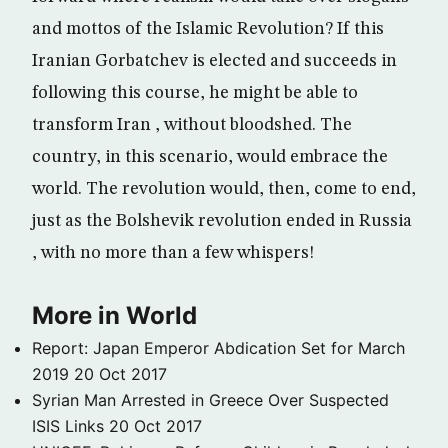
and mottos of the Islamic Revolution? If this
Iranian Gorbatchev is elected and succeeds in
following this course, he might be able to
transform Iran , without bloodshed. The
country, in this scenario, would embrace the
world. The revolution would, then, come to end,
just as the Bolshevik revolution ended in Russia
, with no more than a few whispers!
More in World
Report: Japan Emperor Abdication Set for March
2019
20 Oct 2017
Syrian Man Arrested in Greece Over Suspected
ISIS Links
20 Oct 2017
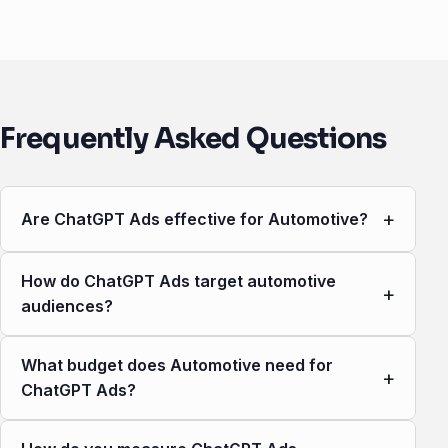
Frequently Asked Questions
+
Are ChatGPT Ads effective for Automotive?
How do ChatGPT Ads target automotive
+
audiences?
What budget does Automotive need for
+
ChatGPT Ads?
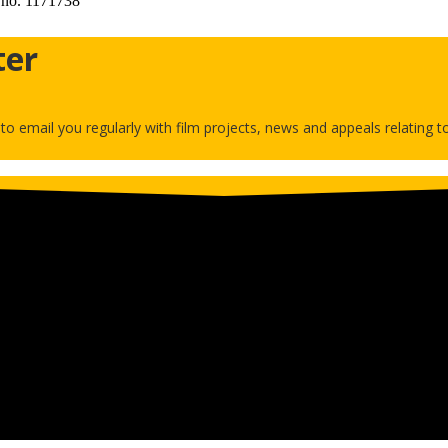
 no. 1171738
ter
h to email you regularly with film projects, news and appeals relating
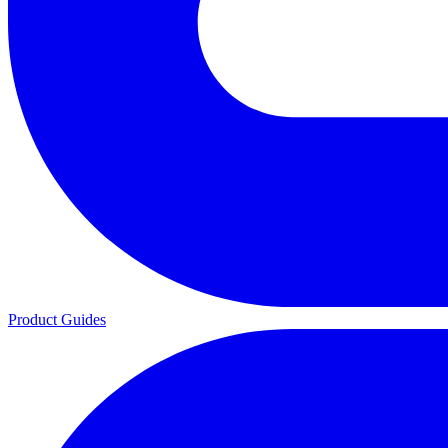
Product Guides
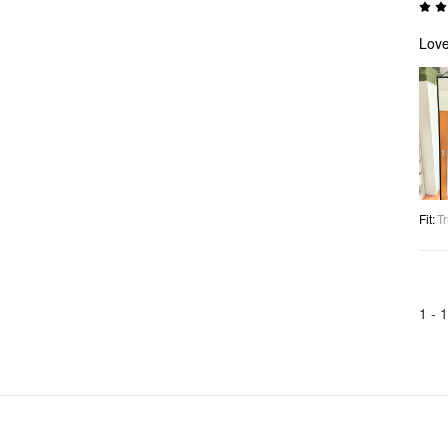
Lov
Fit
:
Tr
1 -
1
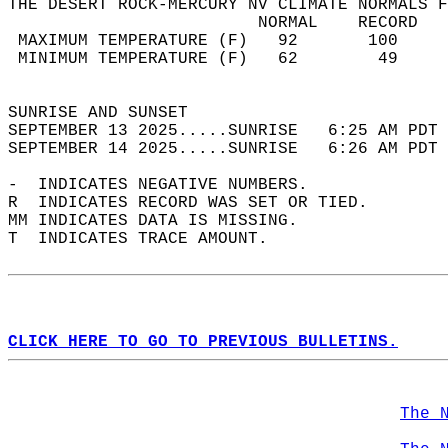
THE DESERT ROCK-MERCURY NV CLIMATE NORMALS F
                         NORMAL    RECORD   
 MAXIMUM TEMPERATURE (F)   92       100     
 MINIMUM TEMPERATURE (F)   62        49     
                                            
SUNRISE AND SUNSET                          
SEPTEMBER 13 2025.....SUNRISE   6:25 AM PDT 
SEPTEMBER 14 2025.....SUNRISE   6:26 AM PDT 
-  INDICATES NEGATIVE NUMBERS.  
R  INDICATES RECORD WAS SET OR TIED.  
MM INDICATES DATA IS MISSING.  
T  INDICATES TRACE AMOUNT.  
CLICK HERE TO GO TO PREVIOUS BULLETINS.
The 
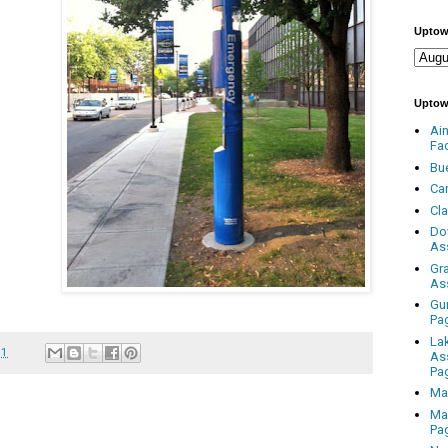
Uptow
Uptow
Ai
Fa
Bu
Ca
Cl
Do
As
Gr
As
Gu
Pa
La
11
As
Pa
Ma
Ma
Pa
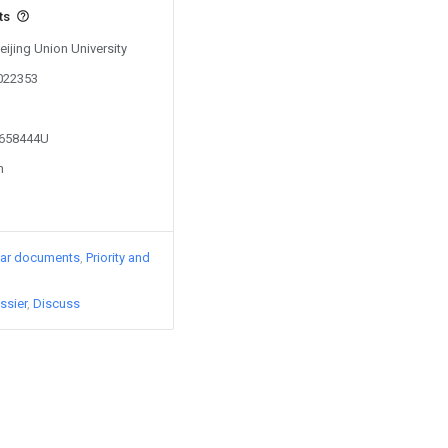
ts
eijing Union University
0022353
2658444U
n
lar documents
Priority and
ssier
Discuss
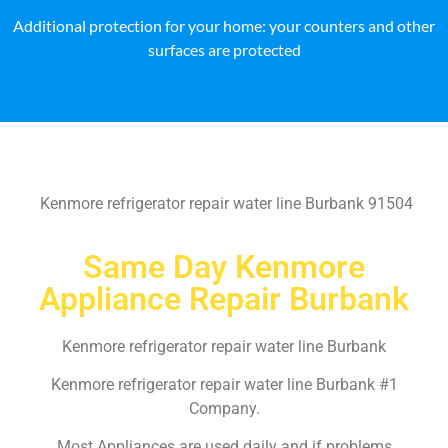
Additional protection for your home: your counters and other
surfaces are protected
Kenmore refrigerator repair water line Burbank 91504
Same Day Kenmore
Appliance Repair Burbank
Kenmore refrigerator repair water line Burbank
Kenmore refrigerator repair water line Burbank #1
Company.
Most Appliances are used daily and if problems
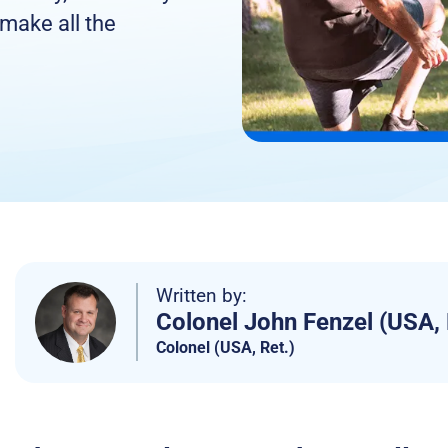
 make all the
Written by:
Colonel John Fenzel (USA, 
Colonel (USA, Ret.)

--------------------

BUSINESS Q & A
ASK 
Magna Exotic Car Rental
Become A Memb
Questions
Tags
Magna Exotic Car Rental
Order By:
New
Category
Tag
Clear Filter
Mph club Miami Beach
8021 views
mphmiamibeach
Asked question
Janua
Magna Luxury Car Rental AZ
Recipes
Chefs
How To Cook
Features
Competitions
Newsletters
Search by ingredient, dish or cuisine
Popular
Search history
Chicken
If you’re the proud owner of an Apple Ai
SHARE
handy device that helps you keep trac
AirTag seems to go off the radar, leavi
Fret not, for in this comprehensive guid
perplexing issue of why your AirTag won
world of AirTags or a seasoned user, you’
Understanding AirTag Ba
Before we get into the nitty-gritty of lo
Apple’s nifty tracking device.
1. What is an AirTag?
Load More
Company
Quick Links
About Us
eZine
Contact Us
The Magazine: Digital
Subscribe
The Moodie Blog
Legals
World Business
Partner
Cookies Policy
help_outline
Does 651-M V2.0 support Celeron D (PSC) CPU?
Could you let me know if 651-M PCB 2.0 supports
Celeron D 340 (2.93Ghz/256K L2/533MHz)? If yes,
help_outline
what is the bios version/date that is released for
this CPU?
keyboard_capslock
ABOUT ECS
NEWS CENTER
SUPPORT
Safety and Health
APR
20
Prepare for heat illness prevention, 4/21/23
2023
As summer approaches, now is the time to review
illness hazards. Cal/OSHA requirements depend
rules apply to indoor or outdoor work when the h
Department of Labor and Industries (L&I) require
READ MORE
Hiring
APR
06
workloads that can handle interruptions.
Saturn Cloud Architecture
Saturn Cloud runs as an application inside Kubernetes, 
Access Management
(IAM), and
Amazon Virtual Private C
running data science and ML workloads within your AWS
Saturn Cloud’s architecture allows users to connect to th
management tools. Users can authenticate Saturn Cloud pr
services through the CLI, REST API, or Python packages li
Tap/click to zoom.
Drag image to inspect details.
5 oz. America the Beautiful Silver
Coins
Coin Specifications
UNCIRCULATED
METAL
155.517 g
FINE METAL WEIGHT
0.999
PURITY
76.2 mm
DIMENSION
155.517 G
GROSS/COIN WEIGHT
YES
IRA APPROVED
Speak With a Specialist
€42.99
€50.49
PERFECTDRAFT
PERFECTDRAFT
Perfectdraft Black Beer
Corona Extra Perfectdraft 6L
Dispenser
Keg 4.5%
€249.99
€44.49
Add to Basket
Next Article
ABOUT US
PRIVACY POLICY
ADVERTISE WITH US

--------------------

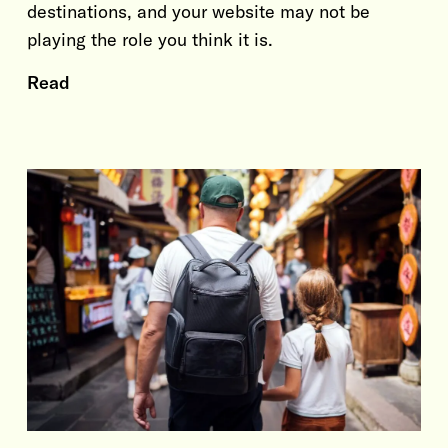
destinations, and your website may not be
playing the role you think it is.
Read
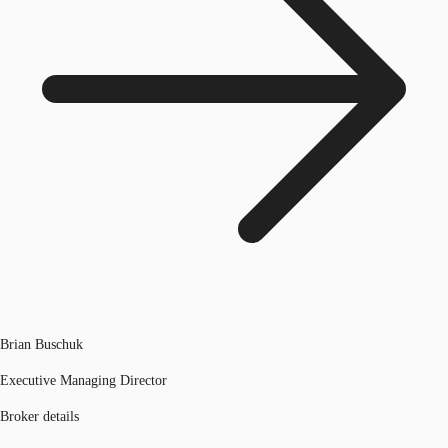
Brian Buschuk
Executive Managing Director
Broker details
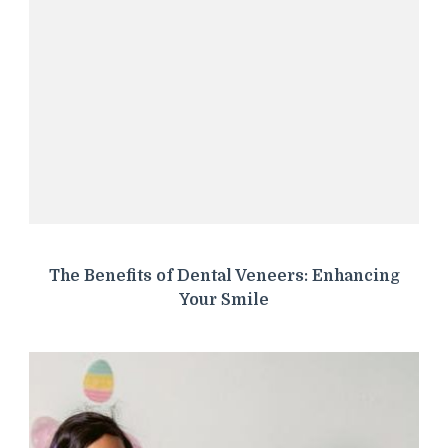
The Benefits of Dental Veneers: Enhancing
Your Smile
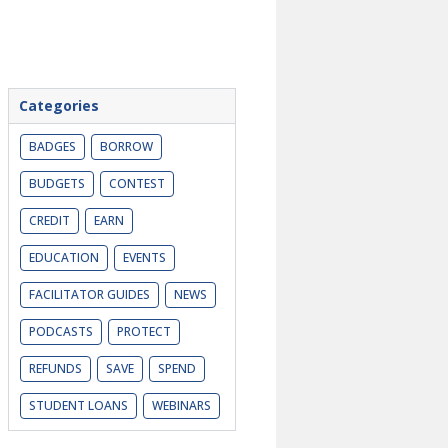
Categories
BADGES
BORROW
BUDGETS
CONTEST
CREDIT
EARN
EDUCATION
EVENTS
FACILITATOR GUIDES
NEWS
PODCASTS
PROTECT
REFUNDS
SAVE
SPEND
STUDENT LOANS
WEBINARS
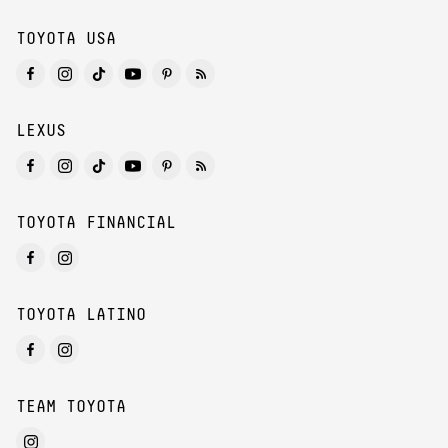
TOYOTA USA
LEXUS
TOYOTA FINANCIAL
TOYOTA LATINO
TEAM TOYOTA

--------------------

What the task asks: Look through the material and say how many lines hold "WEIGHT". Give the number only.

Written response: 2